Unternehmen sind nicht für Sinnstiftung zuständig
Aus der spärlichen, fundiert kritischen Diskussion, die es zu Purpose gibt, ist das berechtigte Argument zu hören, dass es einem Unternehmen nicht zusteht, den Beschäftigten Sinn überzustülpen. Für die Sinnstiftung in der Belegschaft ist der Arbeitgeber nicht zuständig. Das Unternehmen gewinnt den Sinn seiner Existenz aus dem, was es an Produkten oder Dienstleistungen anbietet und aus dem Ergebnis, sprich Gewinn, das es daraus erzielt.
Die MitarbeiterInnen kommen mit unterschiedlichen Sinnvorstellungen zur Arbeit. Die Basismotivation für die meisten dürfte zunächst die Sicherung des Lebensunterhaltes sein. Darüberhinaus wollen sie ihre Kenntnisse und Erfahrungen möglichst adäquat einsetzen, wollen Karriere machen, suchen Anerkennung und Wertschätzung, wollen auch etwas Freude dabei haben oder vielleicht nur einen Job machen, um damit Geld zu verdienen.
Zusätzliche Sinnstiftung ist für beide Seiten nicht notwendig.
Nun argumentieren die Purpose-Jünger gerne mit Umfrageergebnissen, nach denen die Beschäftigten angeben, 'etwas Sinnvolles' arbeiten zu wollen, etwas zur Verbesserung der Gesellschaft beitragen zu wollen und dass ihnen das sogar wichtiger wie Geld sei. Da muss man genau hinschauen, was wirklich gefragt wurde. Wenn sich jemand auf eine Stelle bewirbt, werden höchstwahrscheinlich die vorhin genannten Gründe die zentrale Rolle spielen. Wenn die im Großen und Ganzen erfüllt sind, wird der Beschäftigte auch das Gefühl haben etwas Sinnvolles zu tun.
Dass ein Paketbote möglicherweise gerne eine andere Tätigkeit ausüben würde, kann man leicht nachvollziehen. Der stellt sich aber dann wahrscheinlich einen besser bezahlten, leichteren und weniger stressigeren Job vor. Ob ihm 'Sinnangebote' seines Arbeitgebers helfen, sein Paketbotendasein mit größerer Freude anzunehmen, ist fraglich.

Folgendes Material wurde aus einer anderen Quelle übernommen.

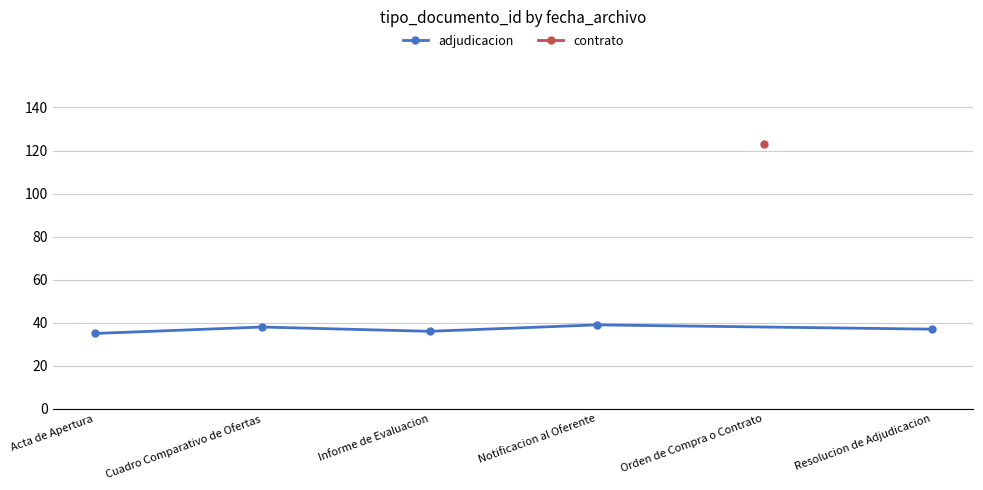

The value at Cuadro Comparativo de Ofertas is 19. True or false?

False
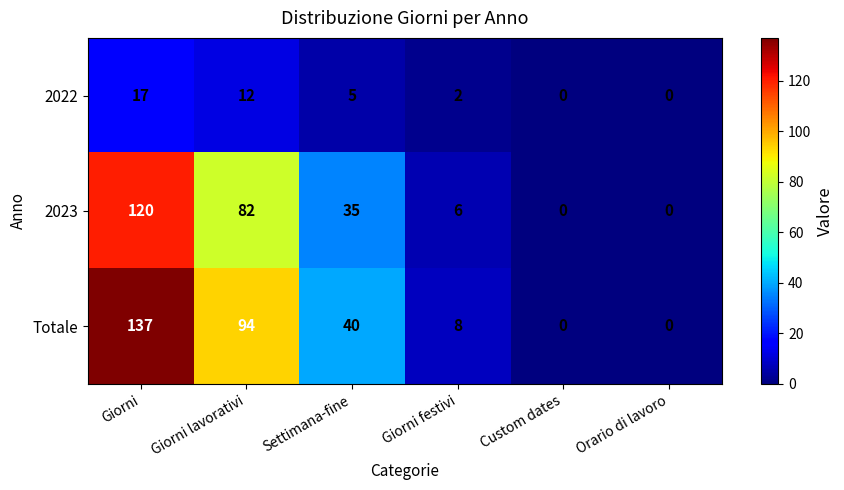

How many data points does each series have?

6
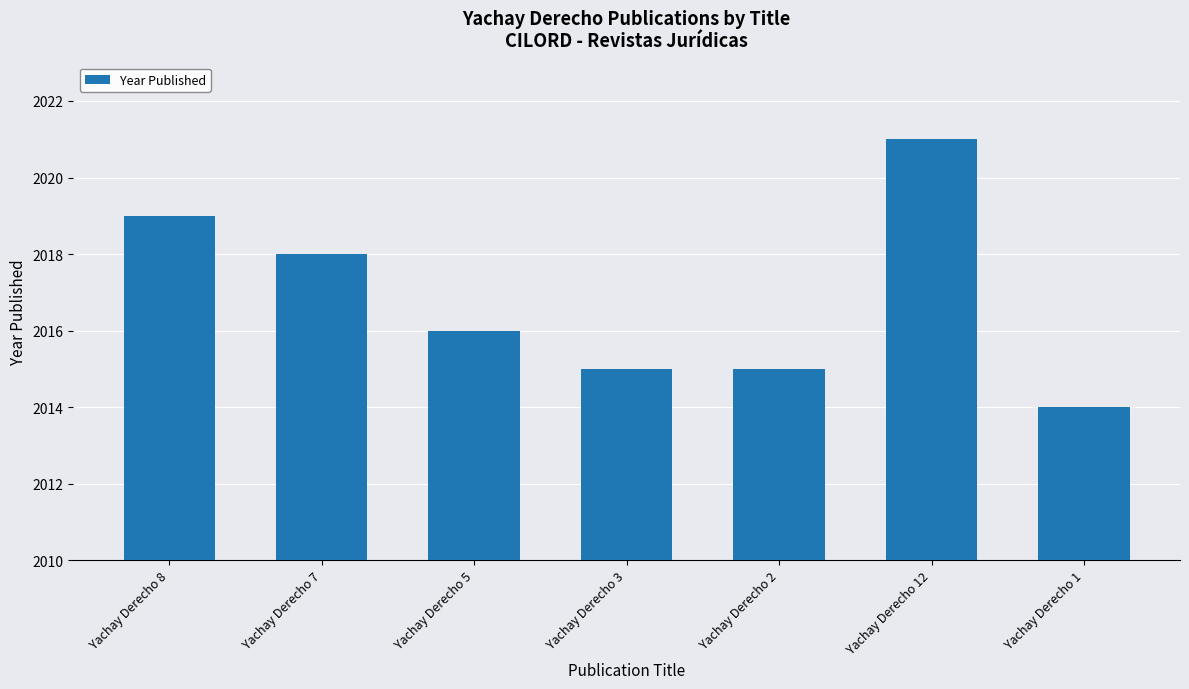

What value does the data have at Yachay Derecho 7?

2018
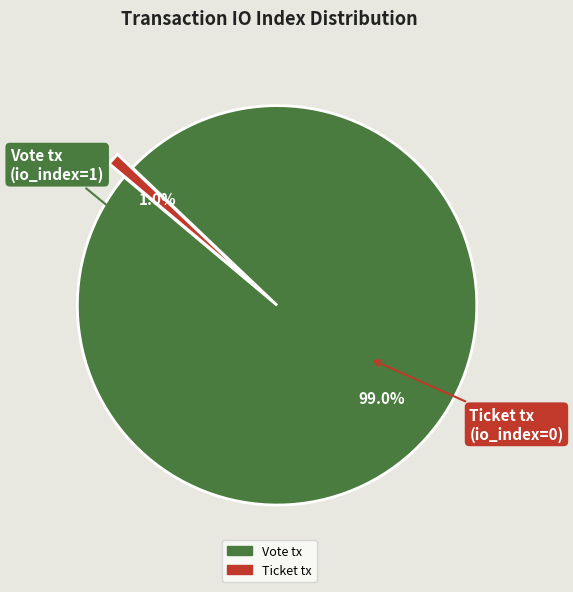

To the nearest percent, what is the average slice percentage?

50%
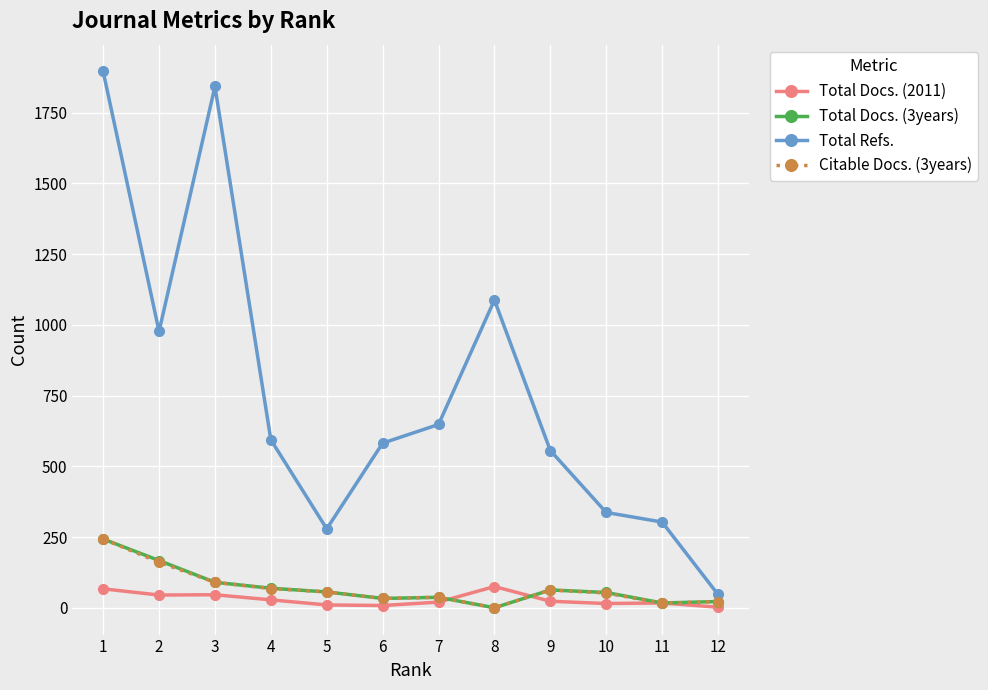

Which series has the largest total across all categories?

Total Refs.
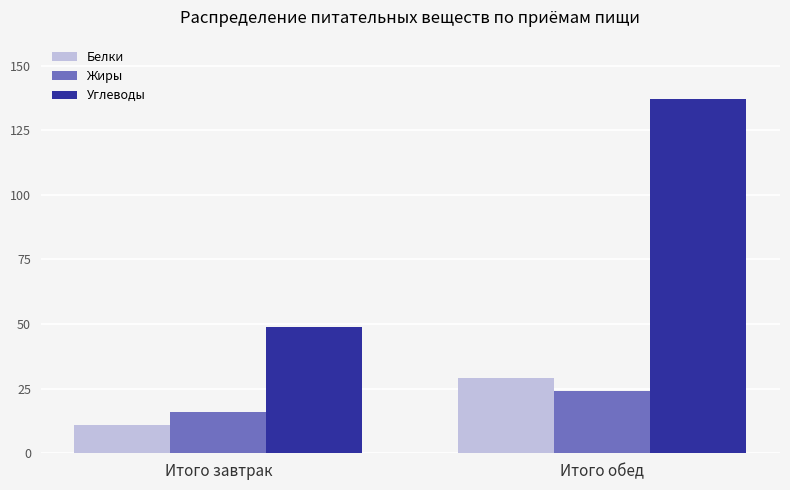

What is the difference between the maximum and minimum values in the Жиры series?

8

Ob es also wirklich 'sinnvoll' ist, ob es bei den Beschäftigten eine motivierende und leistungssteigernde Wirkung hat, wenn ein Unternehmen über seinen 'normalen' Daseinszweck hinaus den Beschäftigten einen Sinn ihrer Arbeit zu vermitteln versucht, ist fraglich. Kritisch zu sehen ist in jedem Fall, wenn der Arbeitgeber den Beschäftigten Sinn aufoktroyiert. Das beliebte 'Wir sind eine Familie' beispielsweise ist unsinnig und mittlerweile auch abgegriffen.
Die MitarbeiterInnen dürften dann motiviert arbeiten, wenn sie das Gefühl haben, ihre individuellen Sinnvorstellungen in die Arbeit einzubringen und nicht die zwanghaft übernehmen zu müssen, die ihnen der Arbeitgeber vorsäuselt.